▶ _WHAT IS REQUIRED_
Write out every one of the following lines word for word.

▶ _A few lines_
--
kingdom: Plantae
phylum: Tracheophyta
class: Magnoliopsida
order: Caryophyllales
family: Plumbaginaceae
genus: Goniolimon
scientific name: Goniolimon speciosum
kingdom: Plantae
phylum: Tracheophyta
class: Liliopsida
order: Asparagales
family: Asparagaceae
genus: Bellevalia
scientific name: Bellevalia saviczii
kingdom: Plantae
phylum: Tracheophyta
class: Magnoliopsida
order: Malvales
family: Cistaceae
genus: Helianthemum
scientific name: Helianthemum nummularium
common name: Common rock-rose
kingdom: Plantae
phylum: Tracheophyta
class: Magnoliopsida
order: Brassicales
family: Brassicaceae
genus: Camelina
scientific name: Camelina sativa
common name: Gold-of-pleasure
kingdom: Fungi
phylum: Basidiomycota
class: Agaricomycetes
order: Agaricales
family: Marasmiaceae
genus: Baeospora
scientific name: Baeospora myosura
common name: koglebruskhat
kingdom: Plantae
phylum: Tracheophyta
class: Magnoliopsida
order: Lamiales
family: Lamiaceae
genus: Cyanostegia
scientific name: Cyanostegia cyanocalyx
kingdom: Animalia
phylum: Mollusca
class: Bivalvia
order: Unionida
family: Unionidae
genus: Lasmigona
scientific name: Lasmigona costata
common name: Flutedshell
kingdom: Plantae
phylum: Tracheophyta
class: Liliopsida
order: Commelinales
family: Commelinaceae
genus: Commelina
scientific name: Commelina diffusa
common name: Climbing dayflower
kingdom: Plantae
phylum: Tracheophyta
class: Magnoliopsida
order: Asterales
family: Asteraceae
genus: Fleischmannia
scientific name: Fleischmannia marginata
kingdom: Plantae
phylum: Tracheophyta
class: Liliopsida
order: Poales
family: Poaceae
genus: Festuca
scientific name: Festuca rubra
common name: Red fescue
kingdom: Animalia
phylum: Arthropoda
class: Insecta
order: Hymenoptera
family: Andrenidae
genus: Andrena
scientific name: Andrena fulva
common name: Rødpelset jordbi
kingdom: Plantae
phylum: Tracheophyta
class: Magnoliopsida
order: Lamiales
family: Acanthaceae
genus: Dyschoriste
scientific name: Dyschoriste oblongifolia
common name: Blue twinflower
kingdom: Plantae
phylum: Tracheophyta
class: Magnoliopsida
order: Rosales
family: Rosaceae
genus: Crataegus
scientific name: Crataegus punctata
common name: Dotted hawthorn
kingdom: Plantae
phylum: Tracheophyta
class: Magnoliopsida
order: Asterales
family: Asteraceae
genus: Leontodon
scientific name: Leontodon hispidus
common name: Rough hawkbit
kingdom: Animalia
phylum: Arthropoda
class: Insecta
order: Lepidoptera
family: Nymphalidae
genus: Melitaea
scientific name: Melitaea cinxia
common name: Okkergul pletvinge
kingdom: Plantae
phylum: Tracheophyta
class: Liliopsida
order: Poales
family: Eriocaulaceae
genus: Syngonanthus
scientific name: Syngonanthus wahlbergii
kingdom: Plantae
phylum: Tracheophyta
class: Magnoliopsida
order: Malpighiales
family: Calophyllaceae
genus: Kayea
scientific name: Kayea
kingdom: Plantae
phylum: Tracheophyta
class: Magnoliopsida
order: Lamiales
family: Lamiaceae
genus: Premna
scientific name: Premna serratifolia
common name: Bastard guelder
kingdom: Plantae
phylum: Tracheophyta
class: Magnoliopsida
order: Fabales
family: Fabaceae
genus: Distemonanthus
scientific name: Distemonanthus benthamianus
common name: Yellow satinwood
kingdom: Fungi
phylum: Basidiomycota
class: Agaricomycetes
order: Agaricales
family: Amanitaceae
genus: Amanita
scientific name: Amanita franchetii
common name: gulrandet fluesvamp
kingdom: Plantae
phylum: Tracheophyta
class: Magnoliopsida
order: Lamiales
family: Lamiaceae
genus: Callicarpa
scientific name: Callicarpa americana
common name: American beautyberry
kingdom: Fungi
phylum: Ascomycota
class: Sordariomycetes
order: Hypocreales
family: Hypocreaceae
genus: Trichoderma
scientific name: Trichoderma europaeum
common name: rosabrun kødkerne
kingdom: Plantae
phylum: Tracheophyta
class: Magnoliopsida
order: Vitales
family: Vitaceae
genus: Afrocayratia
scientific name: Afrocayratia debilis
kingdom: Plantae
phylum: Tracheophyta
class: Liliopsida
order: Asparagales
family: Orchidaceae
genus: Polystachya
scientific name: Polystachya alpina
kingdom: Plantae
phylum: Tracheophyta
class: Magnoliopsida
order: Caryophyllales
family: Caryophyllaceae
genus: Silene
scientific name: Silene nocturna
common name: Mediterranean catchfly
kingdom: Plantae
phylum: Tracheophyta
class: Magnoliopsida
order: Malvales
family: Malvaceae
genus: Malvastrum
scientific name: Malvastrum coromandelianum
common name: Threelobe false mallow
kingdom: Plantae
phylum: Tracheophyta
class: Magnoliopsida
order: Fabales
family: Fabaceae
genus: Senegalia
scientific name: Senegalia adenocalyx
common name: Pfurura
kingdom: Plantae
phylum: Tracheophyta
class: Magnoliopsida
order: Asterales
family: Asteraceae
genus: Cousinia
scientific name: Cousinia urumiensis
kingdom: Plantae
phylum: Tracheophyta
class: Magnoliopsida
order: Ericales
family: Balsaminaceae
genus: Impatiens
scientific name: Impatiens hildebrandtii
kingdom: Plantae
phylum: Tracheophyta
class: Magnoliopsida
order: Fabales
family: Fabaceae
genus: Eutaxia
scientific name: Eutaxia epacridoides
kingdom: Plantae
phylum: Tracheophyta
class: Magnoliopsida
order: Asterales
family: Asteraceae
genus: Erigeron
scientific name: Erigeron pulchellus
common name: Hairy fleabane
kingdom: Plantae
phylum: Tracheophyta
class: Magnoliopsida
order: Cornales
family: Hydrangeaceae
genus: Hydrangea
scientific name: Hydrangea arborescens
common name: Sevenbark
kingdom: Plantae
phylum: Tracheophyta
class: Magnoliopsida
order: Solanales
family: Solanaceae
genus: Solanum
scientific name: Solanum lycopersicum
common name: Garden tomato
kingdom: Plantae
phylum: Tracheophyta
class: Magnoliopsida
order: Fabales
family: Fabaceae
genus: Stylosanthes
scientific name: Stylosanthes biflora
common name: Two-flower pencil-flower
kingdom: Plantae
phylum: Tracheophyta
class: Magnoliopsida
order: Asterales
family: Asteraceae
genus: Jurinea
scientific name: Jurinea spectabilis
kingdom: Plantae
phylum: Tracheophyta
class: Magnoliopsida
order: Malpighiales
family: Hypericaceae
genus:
--
▶ _EXERCISE ANSWER_
kingdom: Plantae
phylum: Tracheophyta
class: Magnoliopsida
order: Caryophyllales
family: Plumbaginaceae
genus: Goniolimon
scientific name: Goniolimon speciosum
kingdom: Plantae
phylum: Tracheophyta
class: Liliopsida
order: Asparagales
family: Asparagaceae
genus: Bellevalia
scientific name: Bellevalia saviczii
kingdom: Plantae
phylum: Tracheophyta
class: Magnoliopsida
order: Malvales
family: Cistaceae
genus: Helianthemum
scientific name: Helianthemum nummularium
common name: Common rock-rose
kingdom: Plantae
phylum: Tracheophyta
class: Magnoliopsida
order: Brassicales
family: Brassicaceae
genus: Camelina
scientific name: Camelina sativa
common name: Gold-of-pleasure
kingdom: Fungi
phylum: Basidiomycota
class: Agaricomycetes
order: Agaricales
family: Marasmiaceae
genus: Baeospora
scientific name: Baeospora myosura
common name: koglebruskhat
kingdom: Plantae
phylum: Tracheophyta
class: Magnoliopsida
order: Lamiales
family: Lamiaceae
genus: Cyanostegia
scientific name: Cyanostegia cyanocalyx
kingdom: Animalia
phylum: Mollusca
class: Bivalvia
order: Unionida
family: Unionidae
genus: Lasmigona
scientific name: Lasmigona costata
common name: Flutedshell
kingdom: Plantae
phylum: Tracheophyta
class: Liliopsida
order: Commelinales
family: Commelinaceae
genus: Commelina
scientific name: Commelina diffusa
common name: Climbing dayflower
kingdom: Plantae
phylum: Tracheophyta
class: Magnoliopsida
order: Asterales
family: Asteraceae
genus: Fleischmannia
scientific name: Fleischmannia marginata
kingdom: Plantae
phylum: Tracheophyta
class: Liliopsida
order: Poales
family: Poaceae
genus: Festuca
scientific name: Festuca rubra
common name: Red fescue
kingdom: Animalia
phylum: Arthropoda
class: Insecta
order: Hymenoptera
family: Andrenidae
genus: Andrena
scientific name: Andrena fulva
common name: Rødpelset jordbi
kingdom: Plantae
phylum: Tracheophyta
class: Magnoliopsida
order: Lamiales
family: Acanthaceae
genus: Dyschoriste
scientific name: Dyschoriste oblongifolia
common name: Blue twinflower
kingdom: Plantae
phylum: Tracheophyta
class: Magnoliopsida
order: Rosales
family: Rosaceae
genus: Crataegus
scientific name: Crataegus punctata
common name: Dotted hawthorn
kingdom: Plantae
phylum: Tracheophyta
class: Magnoliopsida
order: Asterales
family: Asteraceae
genus: Leontodon
scientific name: Leontodon hispidus
common name: Rough hawkbit
kingdom: Animalia
phylum: Arthropoda
class: Insecta
order: Lepidoptera
family: Nymphalidae
genus: Melitaea
scientific name: Melitaea cinxia
common name: Okkergul pletvinge
kingdom: Plantae
phylum: Tracheophyta
class: Liliopsida
order: Poales
family: Eriocaulaceae
genus: Syngonanthus
scientific name: Syngonanthus wahlbergii
kingdom: Plantae
phylum: Tracheophyta
class: Magnoliopsida
order: Malpighiales
family: Calophyllaceae
genus: Kayea
scientific name: Kayea
kingdom: Plantae
phylum: Tracheophyta
class: Magnoliopsida
order: Lamiales
family: Lamiaceae
genus: Premna
scientific name: Premna serratifolia
common name: Bastard guelder
kingdom: Plantae
phylum: Tracheophyta
class: Magnoliopsida
order: Fabales
family: Fabaceae
genus: Distemonanthus
scientific name: Distemonanthus benthamianus
common name: Yellow satinwood
kingdom: Fungi
phylum: Basidiomycota
class: Agaricomycetes
order: Agaricales
family: Amanitaceae
genus: Amanita
scientific name: Amanita franchetii
common name: gulrandet fluesvamp
kingdom: Plantae
phylum: Tracheophyta
class: Magnoliopsida
order: Lamiales
family: Lamiaceae
genus: Callicarpa
scientific name: Callicarpa americana
common name: American beautyberry
kingdom: Fungi
phylum: Ascomycota
class: Sordariomycetes
order: Hypocreales
family: Hypocreaceae
genus: Trichoderma
scientific name: Trichoderma europaeum
common name: rosabrun kødkerne
kingdom: Plantae
phylum: Tracheophyta
class: Magnoliopsida
order: Vitales
family: Vitaceae
genus: Afrocayratia
scientific name: Afrocayratia debilis
kingdom: Plantae
phylum: Tracheophyta
class: Liliopsida
order: Asparagales
family: Orchidaceae
genus: Polystachya
scientific name: Polystachya alpina
kingdom: Plantae
phylum: Tracheophyta
class: Magnoliopsida
order: Caryophyllales
family: Caryophyllaceae
genus: Silene
scientific name: Silene nocturna
common name: Mediterranean catchfly
kingdom: Plantae
phylum: Tracheophyta
class: Magnoliopsida
order: Malvales
family: Malvaceae
genus: Malvastrum
scientific name: Malvastrum coromandelianum
common name: Threelobe false mallow
kingdom: Plantae
phylum: Tracheophyta
class: Magnoliopsida
order: Fabales
family: Fabaceae
genus: Senegalia
scientific name: Senegalia adenocalyx
common name: Pfurura
kingdom: Plantae
phylum: Tracheophyta
class: Magnoliopsida
order: Asterales
family: Asteraceae
genus: Cousinia
scientific name: Cousinia urumiensis
kingdom: Plantae
phylum: Tracheophyta
class: Magnoliopsida
order: Ericales
family: Balsaminaceae
genus: Impatiens
scientific name: Impatiens hildebrandtii
kingdom: Plantae
phylum: Tracheophyta
class: Magnoliopsida
order: Fabales
family: Fabaceae
genus: Eutaxia
scientific name: Eutaxia epacridoides
kingdom: Plantae
phylum: Tracheophyta
class: Magnoliopsida
order: Asterales
family: Asteraceae
genus: Erigeron
scientific name: Erigeron pulchellus
common name: Hairy fleabane
kingdom: Plantae
phylum: Tracheophyta
class: Magnoliopsida
order: Cornales
family: Hydrangeaceae
genus: Hydrangea
scientific name: Hydrangea arborescens
common name: Sevenbark
kingdom: Plantae
phylum: Tracheophyta
class: Magnoliopsida
order: Solanales
family: Solanaceae
genus: Solanum
scientific name: Solanum lycopersicum
common name: Garden tomato
kingdom: Plantae
phylum: Tracheophyta
class: Magnoliopsida
order: Fabales
family: Fabaceae
genus: Stylosanthes
scientific name: Stylosanthes biflora
common name: Two-flower pencil-flower
kingdom: Plantae
phylum: Tracheophyta
class: Magnoliopsida
order: Asterales
family: Asteraceae
genus: Jurinea
scientific name: Jurinea spectabilis
kingdom: Plantae
phylum: Tracheophyta
class: Magnoliopsida
order: Malpighiales
family: Hypericaceae
genus:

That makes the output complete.